Knowing that other mothers suffered before her, and still more mothers will suffer after her, with no substantial changes to gun laws, hollows her out.

Her son was murdered by an 18-year-old boy with an AR-15. His right to purchase that gun was protected by an antiquated and misused 233-year-old amendment to the constitution and a gun-loving governor.

Her son’s right live and grow up was not protected.

Over the last several days she has listened to cold intellectual and academic debates about that amendment and what it means. It doesn’t mean anything to her. It’s all just empty words and platitudes. After all is said and done, her boy is dead.

She walks into her bathroom, places two framed pictures of her son on the sink and runs a hot bath. She takes off her clothes and sits on the tub’s edge, staring at his smiling face.

She remembers the day these pictures were taken.

In one, her son is wearing his Houston Astros baseball cap and clutching his glove to his chest. His first baseball game with his father. His smile bursts through the glass picture frame and she feels a sudden pang in her heart.
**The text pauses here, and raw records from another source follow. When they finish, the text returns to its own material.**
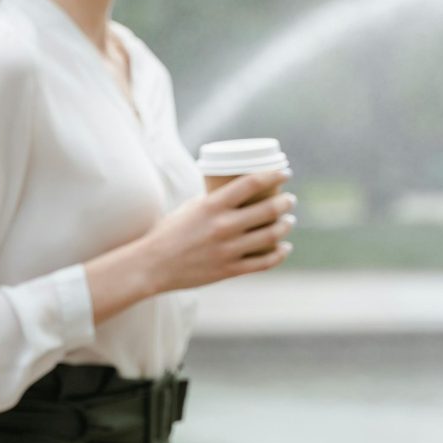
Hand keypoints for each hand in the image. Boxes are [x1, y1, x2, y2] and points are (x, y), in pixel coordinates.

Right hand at [139, 170, 296, 293]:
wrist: (153, 265)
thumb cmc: (169, 233)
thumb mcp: (191, 208)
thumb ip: (214, 201)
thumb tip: (237, 192)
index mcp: (212, 206)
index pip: (251, 183)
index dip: (274, 175)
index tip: (285, 172)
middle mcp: (223, 226)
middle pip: (268, 209)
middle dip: (285, 202)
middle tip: (289, 199)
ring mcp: (228, 249)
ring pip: (271, 235)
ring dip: (285, 226)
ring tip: (288, 221)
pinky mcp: (229, 269)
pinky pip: (264, 262)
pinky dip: (279, 254)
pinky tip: (284, 248)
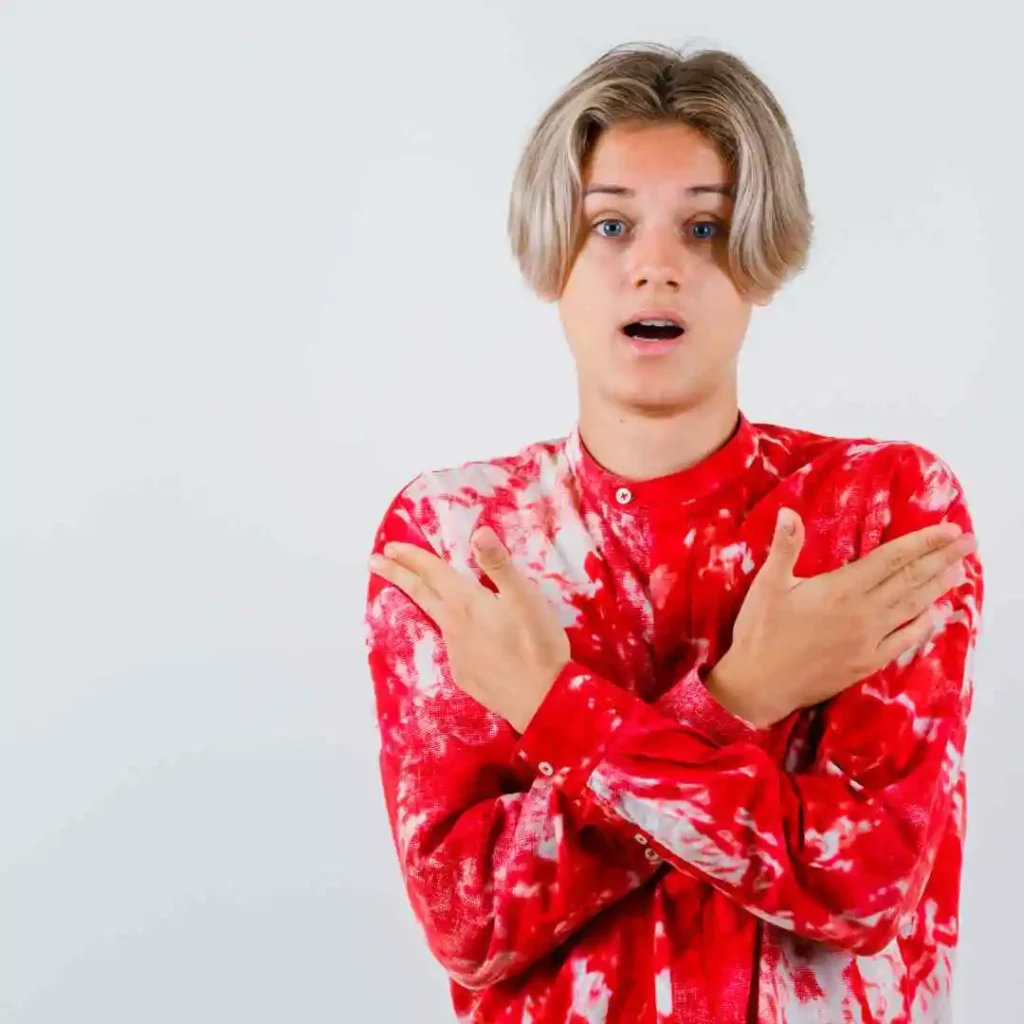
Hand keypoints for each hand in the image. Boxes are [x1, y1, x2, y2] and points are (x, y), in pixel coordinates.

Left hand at [369, 528, 570, 732]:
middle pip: (420, 594)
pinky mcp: (464, 675)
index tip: (388, 547)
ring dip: (423, 601)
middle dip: (397, 575)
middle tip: (374, 561)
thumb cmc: (538, 643)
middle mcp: (452, 626)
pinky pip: (454, 645)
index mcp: (465, 602)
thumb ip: (499, 564)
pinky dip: (451, 631)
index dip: (411, 557)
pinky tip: (465, 634)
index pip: (432, 572)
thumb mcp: (525, 597)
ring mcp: (455, 654)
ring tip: (421, 592)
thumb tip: (478, 532)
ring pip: (437, 619)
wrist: (542, 700)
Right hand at [709, 508, 976, 727]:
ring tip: (959, 572)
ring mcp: (869, 640)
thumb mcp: (767, 584)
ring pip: (913, 608)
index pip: (891, 558)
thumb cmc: (760, 631)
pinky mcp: (867, 663)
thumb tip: (789, 512)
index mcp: (841, 588)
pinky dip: (923, 625)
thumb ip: (785, 547)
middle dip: (942, 559)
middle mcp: (863, 612)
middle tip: (969, 544)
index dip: (923, 542)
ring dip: (938, 588)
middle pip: (911, 580)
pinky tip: (934, 615)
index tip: (949, 530)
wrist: (759, 685)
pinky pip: (904, 640)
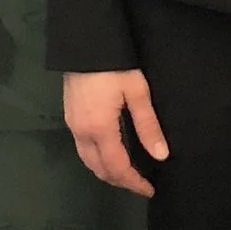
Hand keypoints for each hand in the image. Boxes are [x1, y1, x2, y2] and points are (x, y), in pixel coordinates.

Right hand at [64, 69, 169, 197]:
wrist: (84, 40)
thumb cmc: (114, 64)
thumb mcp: (137, 92)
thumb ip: (148, 126)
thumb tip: (161, 155)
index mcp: (100, 129)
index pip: (117, 167)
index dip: (134, 182)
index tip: (149, 189)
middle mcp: (82, 132)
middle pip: (99, 169)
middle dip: (119, 181)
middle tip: (140, 184)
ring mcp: (72, 124)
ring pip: (87, 160)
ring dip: (106, 171)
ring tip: (127, 173)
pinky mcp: (69, 115)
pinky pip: (82, 148)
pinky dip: (96, 159)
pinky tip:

Her husband took the other photo and gave it to her last Mother’s Day in a frame with brightly painted flowers. In it, her son is seen squatting in the flower bed on the side of the house, joyously pointing at a snail that he discovered. The sights and sounds of that day are still fresh in her memory. She can still see the mud from the freshly watered garden seeping from the holes in his spiderman crocks — and she still hears all of the questions about this newly discovered creature.

“Mama, does he live in that shell…. is that his home?”

“What happens if he gets too big for his shell? – where does he go then?”

She remembers telling him that the shell protects the snail and keeps him safe from harm. And that memory triggers a flood of emotions. She can’t stop thinking how vulnerable and scared he must have been in those final minutes, and how no one was able to protect him from harm.


She opens the medicine cabinet and takes out a razor blade. She picks up the framed pictures and kisses each one, tears running down her cheeks. Then she turns the pictures away from the tub to face the wall at the back of the sink.

She shuts off the water, slides into the tub, and carefully cuts open the veins running from her wrist up to her forearm. She does this on each arm. Then she drops the razor in the tub and feels it slide along the side of her hip before resting underneath her left buttock.

She takes a deep breath and then closes her eyes.